EXTRACTED INFORMATION:
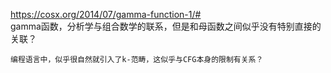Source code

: https://cosx.org/2014/07/gamma-function-1/#  
gamma函数，分析学与组合数学的联系，但是和母函数之间似乎没有特别直接的关联？

    编程语言中，似乎很自然就引入了k-范畴，这似乎与CFG本身的限制有关系？
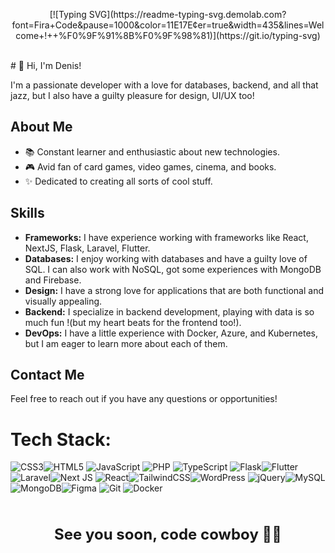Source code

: <p align="center">
[![Typing SVG](https://readme-typing-svg.demolab.com?font=Fira+Code&pause=1000&color=11E17E&center=true&width=435&lines=Welcome+!++%F0%9F%91%8B%F0%9F%98%81)](https://git.io/typing-svg)</p>
<br>
# 👋 Hi, I'm Denis!

I'm a passionate developer with a love for databases, backend, and all that jazz, but I also have a guilty pleasure for design, UI/UX too! 

## About Me
- 📚 Constant learner and enthusiastic about new technologies.
- 🎮 Avid fan of card games, video games, cinema, and books.
- ✨ Dedicated to creating all sorts of cool stuff.

## Skills
- **Frameworks:** I have experience working with frameworks like React, NextJS, Flask, Laravel, Flutter.
- **Databases:** I enjoy working with databases and have a guilty love of SQL. I can also work with NoSQL, got some experiences with MongoDB and Firebase.
- **Design:** I have a strong love for applications that are both functional and visually appealing.
- **Backend:** I specialize in backend development, playing with data is so much fun !(but my heart beats for the frontend too!).
- **DevOps:** I have a little experience with Docker, Azure, and Kubernetes, but I am eager to learn more about each of them.

## Contact Me
Feel free to reach out if you have any questions or opportunities!

# Tech Stack:
![CSS3](https://img.shields.io/badge/css3-%231572B6.svg?style=for-the-badge&logo=css3&logoColor=white)![HTML5](https://img.shields.io/badge/html5-%23E34F26.svg?style=for-the-badge&logo=html5&logoColor=white) ![JavaScript](https://img.shields.io/badge/javascript-%23323330.svg?style=for-the-badge&logo=javascript&logoColor=%23F7DF1E)
![PHP](https://img.shields.io/badge/php-%23777BB4.svg?style=for-the-badge&logo=php&logoColor=white)
 ![TypeScript](https://img.shields.io/badge/typescript-%23007ACC.svg?style=for-the-badge&logo=typescript&logoColor=white) ![Flask](https://img.shields.io/badge/flask-%23000.svg?style=for-the-badge&logo=flask&logoColor=white)![Flutter](https://img.shields.io/badge/Flutter-%2302569B.svg?style=for-the-badge&logo=Flutter&logoColor=white) ![Laravel](https://img.shields.io/badge/laravel-%23FF2D20.svg?style=for-the-badge&logo=laravel&logoColor=white)![Next JS](https://img.shields.io/badge/Next-black?style=for-the-badge&logo=next.js&logoColor=white) ![React](https://img.shields.io/badge/react-%2320232a.svg?style=for-the-badge&logo=react&logoColor=%2361DAFB)![TailwindCSS](https://img.shields.io/badge/tailwindcss-%2338B2AC.svg?style=for-the-badge&logo=tailwind-css&logoColor=white)![WordPress](https://img.shields.io/badge/WordPress-%23117AC9.svg?style=for-the-badge&logo=WordPress&logoColor=white) ![jQuery](https://img.shields.io/badge/jquery-%230769AD.svg?style=for-the-badge&logo=jquery&logoColor=white)![MySQL](https://img.shields.io/badge/mysql-4479A1.svg?style=for-the-badge&logo=mysql&logoColor=white) ![MongoDB](https://img.shields.io/badge/MongoDB-%234ea94b.svg?style=for-the-badge&logo=mongodb&logoColor=white)![Figma](https://img.shields.io/badge/figma-%23F24E1E.svg?style=for-the-badge&logo=figma&logoColor=white)  ![Git](https://img.shields.io/badge/git-%23F05033.svg?style=for-the-badge&logo=git&logoColor=white) ![Docker](https://img.shields.io/badge/docker-%230db7ed.svg?style=for-the-badge&logo=docker&logoColor=white)

<br>
<p align="center" style="margin-top: 20px;">
  <strong style="font-size: 24px;">See you soon, code cowboy 🤠✨</strong>
</p>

TASK REQUIREMENTS: Can you reproduce the source text of every entry above character for character, leaving the pictures out of your answer?

OUTPUT:
Source code

: https://cosx.org/2014/07/gamma-function-1/#  
gamma函数，分析学与组合数学的联系，但是和母函数之间似乎没有特别直接的关联？

    编程语言中，似乎很自然就引入了k-范畴，这似乎与CFG本身的限制有关系？
Source code

: <p align="center">
[![Typing SVG](https://readme-typing-svg.demolab.com?font=Fira+Code&pause=1000&color=11E17E&center=true&width=435&lines=Welcome+!++%F0%9F%91%8B%F0%9F%98%81)](https://git.io/typing-svg)</p>
<br>
# 👋 Hi, I'm Denis!

I'm a passionate developer with a love for databases, backend, and all that jazz, but I also have a guilty pleasure for design, UI/UX too! 

## About Me
- 📚 Constant learner and enthusiastic about new technologies.
- 🎮 Avid fan of card games, video games, cinema, and books.
- ✨ Dedicated to creating all sorts of cool stuff.

## Skills
- **Frameworks:** I have experience working with frameworks like React, NextJS, Flask, Laravel, Flutter.
- **Databases:** I enjoy working with databases and have a guilty love of SQL. I can also work with NoSQL, got some experiences with MongoDB and Firebase.
- **Design:** I have a strong love for applications that are both functional and visually appealing.
- **Backend:** I specialize in backend development, playing with data is so much fun !(but my heart beats for the frontend too!).
- **DevOps:** I have a little experience with Docker, Azure, and Kubernetes, but I am eager to learn more about each of them.

## Contact Me
Feel free to reach out if you have any questions or opportunities!

# Tech Stack:
![CSS3](https://img.shields.io/badge/css3-%231572B6.svg?style=for-the-badge&logo=css3&logoColor=white)![HTML5](https://img.shields.io/badge/html5-%23E34F26.svg?style=for-the-badge&logo=html5&logoColor=white) ![JavaScript](https://img.shields.io/badge/javascript-%23323330.svg?style=for-the-badge&logo=javascript&logoColor=%23F7DF1E)
![PHP](https://img.shields.io/badge/php-%23777BB4.svg?style=for-the-badge&logo=php&logoColor=white)
 ![TypeScript](https://img.shields.io/badge/typescript-%23007ACC.svg?style=for-the-badge&logo=typescript&logoColor=white) ![Flask](https://img.shields.io/badge/flask-%23000.svg?style=for-the-badge&logo=flask&logoColor=white)![Flutter](https://img.shields.io/badge/Flutter-%2302569B.svg?style=for-the-badge&logo=Flutter&logoColor=white) ![Laravel](https://img.shields.io/badge/laravel-%23FF2D20.svg?style=for-the-badge&logo=laravel&logoColor=white)![Next JS](https://img.shields.io/badge/Next-black?style=for-the-badge&logo=next.js&logoColor=white) ![React](https://img.shields.io/badge/react-%2320232a.svg?style=for-the-badge&logo=react&logoColor=%2361DAFB)![TailwindCSS](https://img.shields.io/badge/tailwindcss-%2338B2AC.svg?style=for-the-badge&logo=tailwind-css&logoColor=white)![WordPress](https://img.shields.io/badge/WordPress-%23117AC9.svg?style=for-the-badge&logo=WordPress&logoColor=white) ![jQuery](https://img.shields.io/badge/jquery-%230769AD.svg?style=for-the-badge&logo=jquery&logoColor=white)![MySQL](https://img.shields.io/badge/mysql-4479A1.svg?style=for-the-badge&logo=mysql&logoColor=white) ![MongoDB](https://img.shields.io/badge/MongoDB-%234ea94b.svg?style=for-the-badge&logo=mongodb&logoColor=white)![Figma](https://img.shields.io/badge/figma-%23F24E1E.svg?style=for-the-badge&logo=figma&logoColor=white)  ![Git](https://img.shields.io/badge/git-%23F05033.svg?style=for-the-badge&logo=git&logoColor=white) ![Docker](https://img.shields.io/badge/docker-%230db7ed.svg?style=for-the-badge&logo=docker&logoColor=white)

<br>
<p align="center" style="margin-top: 20px;">
  <strong style="font-size: 24px;">See you soon, code cowboy 🤠✨</strong>
</p>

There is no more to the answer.